Lundi 4 février, le procureur de la République de Nice a annoncé avoir ouvert une enquête préliminaire sur les pratiques de la police aux frontières de Menton. Il avait été saisi en novembre par le syndicat des avocats de France (SAF), la Ligue des droits de l’homme, et trois élus : l’eurodéputée Michèle Rivasi (EELV), la conseillère régionale Myriam Laïdouni-Denis (EELV), et le sénateur Guillaume Gontard (DVG). ONG et avocats témoignent avoir constaté à maintes reprises que les agents inscrivaient une date erronée, rendant de ce fait le migrant majeur, et donc expulsable.
Me Mireille Damiano, du syndicat des avocats de France, affirme que les procédures prennent entre huit et dix minutes seulement. « Impossible, dans un si court laps de temps, de procéder à une analyse individualisée, et de respecter leurs droits. Notamment pour qu’ils comprennent ce qui leur est notifié. Difficile sans interprète ! », dénonce-t-elle.
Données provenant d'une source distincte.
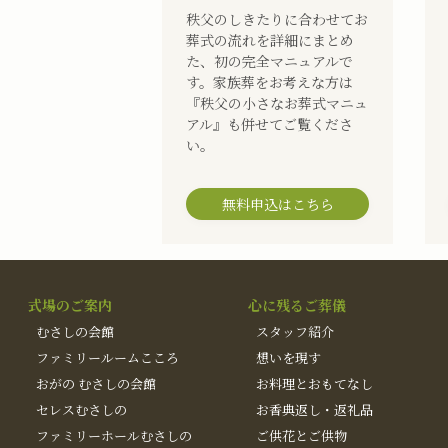
秩父のしきたりに合わせてお
葬式の流れを詳細にまとめ
た、初の完全マニュアルで
す。家族葬をお考えな方は
『秩父の小さなお葬式マニュ
アル』も併せてご覧くださ
い。
無料申込はこちら
式場のご案内
心に残るご葬儀
むさしの会館
スタッフ紹介
ファミリールームこころ
想いを現す
おがの むさしの会館
お料理とおもてなし
セレスむさしの
お香典返し・返礼品
ファミリーホールむさしの
ご供花とご供物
Du côté de la préfecture, on souligne que « les policiers et
gendarmes qui travaillent à la frontière accomplissent leurs missions dans le respect des lois et des exigences déontologiques, alors même que leur activité est très conséquente ». La Police aux frontières (PAF), contactée, n’a pas souhaité réagir. Me Diamano souligne que tous les policiers n’agissent pas à rebours des intérêts de l’enfant. « Certains tournent parfois la tête dans les trains, histoire de ne pas avoir à interpeller », explique-t-elle. « D’autres nous disent qu’ils n’en peuvent plus des conditions dans lesquelles on les oblige à travailler. »
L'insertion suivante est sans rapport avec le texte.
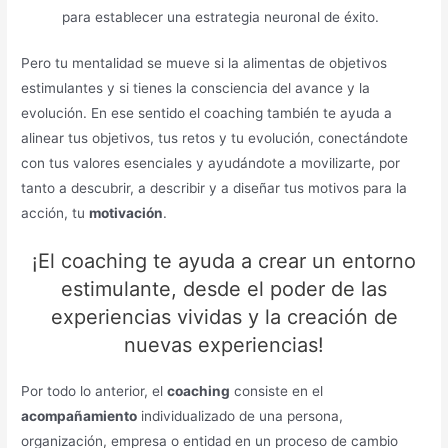
para establecer una estrategia neuronal de éxito.
Pero tu mentalidad se mueve si la alimentas de objetivos
estimulantes y si tienes la consciencia del avance y la
evolución. En ese sentido el coaching también te ayuda a
alinear tus objetivos, tus retos y tu evolución, conectándote
con tus valores esenciales y ayudándote a movilizarte, por
tanto a descubrir, a describir y a diseñar tus motivos para la
acción, tu
motivación
.
¡El coaching te ayuda a crear un entorno
estimulante, desde el poder de las
experiencias vividas y la creación de
nuevas experiencias!
Por todo lo anterior, el
coaching
consiste en el
acompañamiento
individualizado de una persona,
organización, empresa o entidad en un proceso de cambio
■ La charge de la preuve inversée ?
Quand les migrants se déclarant mineurs, se présentant, ils passent une évaluation de « minorité » avec l’Aide sociale à l’enfance du Département. Selon la CNCDH (1), les associations ont fait état d’une gestion déshumanisée dans les Alpes-Maritimes, «avec une volonté de réduire les temps d’évaluation au détriment de la protection des enfants ». Selon la CNCDH, les entretiens, au cours desquels la présence d’un interprète n’est pas toujours garantie, durent environ 30 à 45 minutes. « Insuffisant » selon elle, certains mineurs ayant besoin de plusieurs entretiens « pour être à l’aise et pouvoir s’exprimer ». Dans ce contexte, la CNCDH dénonce une « tendance à l’inversion de la charge de la preuve par l’ASE (2) qui, au motif qu’il revient au mineur de prouver sa minorité, rejette de nombreux documents ».
■ Un fichier des mineurs isolés
Le décret permettant la création d’un fichier « biométrique » des mineurs isolés étrangers a été publié le 31 janvier au Journal officiel. Il permettra d’enregistrer l’état civil, la langue parlée ainsi que les images numérisées du visage et les empreintes à deux doigts.
Le conseil national des barreaux a déjà dénoncé un texte qui « formalise le traitement de ces enfants comme des “étrangers fraudeurs” plutôt que comme des enfants potentiellement en danger ».
■ La préfecture relativise
Sur le fait que le préfet ait été débouté l’an dernier par le tribunal administratif sur des décisions de reconduite jugées « illégales », Jean-Gabriel Delacroy, directeur de cabinet, interrogé, précise que ces décisions « sont aussi à mettre au regard des près de 50 000 interpellations réalisées à la frontière en 2017, ou des 29 000 interpellations réalisées en 2018. Depuis ces décisions, les personnes se disant mineures non accompagnées sont systématiquement accueillies pour examen de leur situation ». Et d’affirmer par ailleurs que les services de l’État « ont toujours pu compter sur l’appui du conseil départemental, avec lequel les relations sont confiantes et fluides ».